▶ [Extracted data]
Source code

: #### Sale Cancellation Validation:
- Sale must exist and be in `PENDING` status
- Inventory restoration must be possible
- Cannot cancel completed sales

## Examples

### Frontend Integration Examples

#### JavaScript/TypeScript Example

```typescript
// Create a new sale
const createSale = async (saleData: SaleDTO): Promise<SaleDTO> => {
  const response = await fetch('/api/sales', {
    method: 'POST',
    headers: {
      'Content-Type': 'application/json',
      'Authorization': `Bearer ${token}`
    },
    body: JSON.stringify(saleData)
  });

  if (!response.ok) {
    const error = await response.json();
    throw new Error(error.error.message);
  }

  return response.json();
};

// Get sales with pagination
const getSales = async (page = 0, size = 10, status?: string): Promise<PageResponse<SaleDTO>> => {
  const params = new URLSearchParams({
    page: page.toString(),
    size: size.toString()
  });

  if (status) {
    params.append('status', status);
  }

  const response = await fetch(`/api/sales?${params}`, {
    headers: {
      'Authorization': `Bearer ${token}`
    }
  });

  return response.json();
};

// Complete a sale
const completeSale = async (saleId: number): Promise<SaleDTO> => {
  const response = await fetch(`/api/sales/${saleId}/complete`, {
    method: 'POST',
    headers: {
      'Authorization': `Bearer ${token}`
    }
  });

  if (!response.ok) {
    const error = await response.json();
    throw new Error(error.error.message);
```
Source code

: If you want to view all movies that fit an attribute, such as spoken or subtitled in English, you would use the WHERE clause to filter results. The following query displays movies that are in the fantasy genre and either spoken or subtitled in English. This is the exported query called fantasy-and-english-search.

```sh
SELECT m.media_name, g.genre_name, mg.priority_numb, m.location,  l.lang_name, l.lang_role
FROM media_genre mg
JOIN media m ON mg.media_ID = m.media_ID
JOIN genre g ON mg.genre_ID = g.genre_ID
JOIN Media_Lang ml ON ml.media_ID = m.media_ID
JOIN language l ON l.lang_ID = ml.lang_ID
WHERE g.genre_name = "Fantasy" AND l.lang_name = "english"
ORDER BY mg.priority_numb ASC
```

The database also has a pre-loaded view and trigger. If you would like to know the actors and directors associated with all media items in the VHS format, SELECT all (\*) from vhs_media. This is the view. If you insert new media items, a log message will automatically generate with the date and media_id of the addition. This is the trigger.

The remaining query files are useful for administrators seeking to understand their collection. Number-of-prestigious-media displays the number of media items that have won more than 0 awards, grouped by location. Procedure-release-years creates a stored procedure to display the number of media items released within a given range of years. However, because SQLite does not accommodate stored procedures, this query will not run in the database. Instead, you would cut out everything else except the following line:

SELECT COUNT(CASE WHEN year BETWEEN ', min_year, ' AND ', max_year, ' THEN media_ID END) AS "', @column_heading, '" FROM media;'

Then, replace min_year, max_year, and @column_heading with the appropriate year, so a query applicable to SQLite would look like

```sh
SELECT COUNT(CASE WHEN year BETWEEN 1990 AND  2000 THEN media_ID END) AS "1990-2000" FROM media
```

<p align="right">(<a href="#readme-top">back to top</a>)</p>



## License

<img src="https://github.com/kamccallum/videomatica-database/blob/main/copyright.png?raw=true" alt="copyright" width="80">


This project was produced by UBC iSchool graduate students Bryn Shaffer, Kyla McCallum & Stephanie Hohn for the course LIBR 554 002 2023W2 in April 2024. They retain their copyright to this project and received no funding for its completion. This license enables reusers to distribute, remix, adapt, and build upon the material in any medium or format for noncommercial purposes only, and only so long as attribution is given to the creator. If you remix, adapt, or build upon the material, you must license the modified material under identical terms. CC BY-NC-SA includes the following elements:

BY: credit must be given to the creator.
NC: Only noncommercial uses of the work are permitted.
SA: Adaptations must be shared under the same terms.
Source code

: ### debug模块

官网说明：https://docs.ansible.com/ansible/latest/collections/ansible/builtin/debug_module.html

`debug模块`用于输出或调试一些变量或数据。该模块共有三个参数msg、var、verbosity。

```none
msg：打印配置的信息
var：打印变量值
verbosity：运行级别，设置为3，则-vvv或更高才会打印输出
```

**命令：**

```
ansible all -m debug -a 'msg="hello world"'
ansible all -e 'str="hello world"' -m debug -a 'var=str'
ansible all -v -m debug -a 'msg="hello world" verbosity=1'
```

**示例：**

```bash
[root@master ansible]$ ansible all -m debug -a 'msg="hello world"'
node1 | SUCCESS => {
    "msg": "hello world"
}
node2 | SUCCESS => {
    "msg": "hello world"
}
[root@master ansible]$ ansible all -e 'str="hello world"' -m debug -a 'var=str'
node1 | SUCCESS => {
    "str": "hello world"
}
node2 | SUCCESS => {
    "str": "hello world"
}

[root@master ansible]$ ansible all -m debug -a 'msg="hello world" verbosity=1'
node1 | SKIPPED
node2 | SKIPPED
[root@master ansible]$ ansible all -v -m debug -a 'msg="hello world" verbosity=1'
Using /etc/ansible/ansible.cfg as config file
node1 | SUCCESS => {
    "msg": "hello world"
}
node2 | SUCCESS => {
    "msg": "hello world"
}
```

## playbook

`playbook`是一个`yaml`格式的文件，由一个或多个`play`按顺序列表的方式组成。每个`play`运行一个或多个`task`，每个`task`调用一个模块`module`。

▶ [What is needed] Using the data above, tally the lines that contain the string "would" and state only the result.

▶ [Exercise answer] 4